Amorphous Metal Oxide Bilayers to Avoid Sneak‐Path Currents for High‐Density Resistive Memory Arrays

Resistance switching devices are potential candidates for future memory applications. However, sneak‐path current issues in crossbar array cause energy and heat dissipation, and it requires additional circuitry for mitigation. To address this, we introduce a hybrid device with functional oxide as bilayer of amorphous strontium titanium oxide ( a ‐STO) and vanadium oxide ( a ‐VO x ). High‐performance resistive switching material a ‐STO is coupled with a ‐VO x having fast apolar threshold switching. The hybrid device gives performance equivalent to conventional one resistance switch and one selector architecture with stability of 6000 endurance cycles.
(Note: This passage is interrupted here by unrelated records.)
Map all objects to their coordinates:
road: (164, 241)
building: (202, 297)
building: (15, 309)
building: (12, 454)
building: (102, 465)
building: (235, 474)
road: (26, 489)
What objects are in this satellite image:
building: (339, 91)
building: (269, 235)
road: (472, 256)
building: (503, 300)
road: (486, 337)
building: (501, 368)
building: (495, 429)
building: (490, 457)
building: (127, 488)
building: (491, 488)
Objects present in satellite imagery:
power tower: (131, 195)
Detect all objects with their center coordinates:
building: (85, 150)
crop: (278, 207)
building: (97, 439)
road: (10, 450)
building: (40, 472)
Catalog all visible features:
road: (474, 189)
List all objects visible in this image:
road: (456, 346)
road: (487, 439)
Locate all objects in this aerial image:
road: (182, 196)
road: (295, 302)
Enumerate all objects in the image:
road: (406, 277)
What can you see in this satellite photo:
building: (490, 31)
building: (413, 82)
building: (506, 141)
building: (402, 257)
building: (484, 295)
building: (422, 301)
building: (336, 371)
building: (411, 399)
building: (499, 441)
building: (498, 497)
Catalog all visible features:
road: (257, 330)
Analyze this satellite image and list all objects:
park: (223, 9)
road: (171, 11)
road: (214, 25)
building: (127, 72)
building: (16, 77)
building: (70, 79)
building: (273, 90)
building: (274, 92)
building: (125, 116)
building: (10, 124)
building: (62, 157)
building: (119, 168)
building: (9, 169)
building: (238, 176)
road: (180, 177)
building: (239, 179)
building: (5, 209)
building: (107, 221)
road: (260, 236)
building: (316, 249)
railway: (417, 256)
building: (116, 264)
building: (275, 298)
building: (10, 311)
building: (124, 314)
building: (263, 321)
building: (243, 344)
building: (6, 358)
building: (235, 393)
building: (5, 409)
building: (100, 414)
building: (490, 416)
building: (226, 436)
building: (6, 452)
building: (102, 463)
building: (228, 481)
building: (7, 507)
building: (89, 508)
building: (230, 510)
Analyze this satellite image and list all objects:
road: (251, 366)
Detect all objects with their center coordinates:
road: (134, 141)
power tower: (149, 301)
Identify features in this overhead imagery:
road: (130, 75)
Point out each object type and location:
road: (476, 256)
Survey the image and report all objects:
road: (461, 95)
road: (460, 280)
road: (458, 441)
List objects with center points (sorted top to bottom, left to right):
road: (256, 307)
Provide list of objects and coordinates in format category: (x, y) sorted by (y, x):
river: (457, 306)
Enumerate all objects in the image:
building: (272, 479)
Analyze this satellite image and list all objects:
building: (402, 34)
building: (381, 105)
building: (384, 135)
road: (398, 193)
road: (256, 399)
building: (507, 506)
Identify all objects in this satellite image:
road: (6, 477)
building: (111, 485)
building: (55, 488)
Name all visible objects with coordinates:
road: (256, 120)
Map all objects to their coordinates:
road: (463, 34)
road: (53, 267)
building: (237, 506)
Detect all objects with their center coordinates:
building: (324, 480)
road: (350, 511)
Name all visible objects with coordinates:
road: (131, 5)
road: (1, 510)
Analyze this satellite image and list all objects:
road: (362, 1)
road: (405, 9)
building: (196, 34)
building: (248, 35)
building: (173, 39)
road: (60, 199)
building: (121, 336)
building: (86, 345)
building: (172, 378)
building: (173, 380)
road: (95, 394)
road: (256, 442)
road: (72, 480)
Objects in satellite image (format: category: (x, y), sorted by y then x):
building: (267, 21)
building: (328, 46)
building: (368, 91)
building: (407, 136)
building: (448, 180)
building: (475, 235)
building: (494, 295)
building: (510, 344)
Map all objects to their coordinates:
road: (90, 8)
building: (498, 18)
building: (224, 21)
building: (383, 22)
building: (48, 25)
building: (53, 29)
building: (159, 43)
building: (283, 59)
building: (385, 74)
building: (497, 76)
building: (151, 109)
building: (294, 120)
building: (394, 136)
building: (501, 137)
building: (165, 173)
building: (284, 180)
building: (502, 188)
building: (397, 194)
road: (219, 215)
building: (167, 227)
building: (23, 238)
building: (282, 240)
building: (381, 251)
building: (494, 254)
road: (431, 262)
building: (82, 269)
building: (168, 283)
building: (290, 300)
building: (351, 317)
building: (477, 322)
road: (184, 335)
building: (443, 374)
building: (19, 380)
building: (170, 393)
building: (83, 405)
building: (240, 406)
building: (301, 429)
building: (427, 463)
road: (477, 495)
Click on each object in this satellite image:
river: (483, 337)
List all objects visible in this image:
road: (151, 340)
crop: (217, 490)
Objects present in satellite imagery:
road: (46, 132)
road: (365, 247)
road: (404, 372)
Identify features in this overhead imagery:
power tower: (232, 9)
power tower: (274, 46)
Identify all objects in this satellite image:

Non‐linearity factor of the hybrid device is 4.8, which is slightly higher than only a ‐STO device of 4.7. Using I – V measurements, readout margin is calculated, which suggests integration into 10 4  × 10 4 array when 10% readout margin is considered at switching ratio of 8. Further, the selector effect using non‐zero‐crossing property of memristors, which reveals six times reduction in OFF current in the hybrid device, is quantified. Compositional analysis along the device cross‐section to understand elemental distribution and interface effects of two unique, multifaceted oxides is presented. As such, in the hybrid structure non‐linearity factor remains nearly constant, while the absolute value of non‐zero‐crossing current is reduced six times, which can reduce the overall sneak current in crossbars.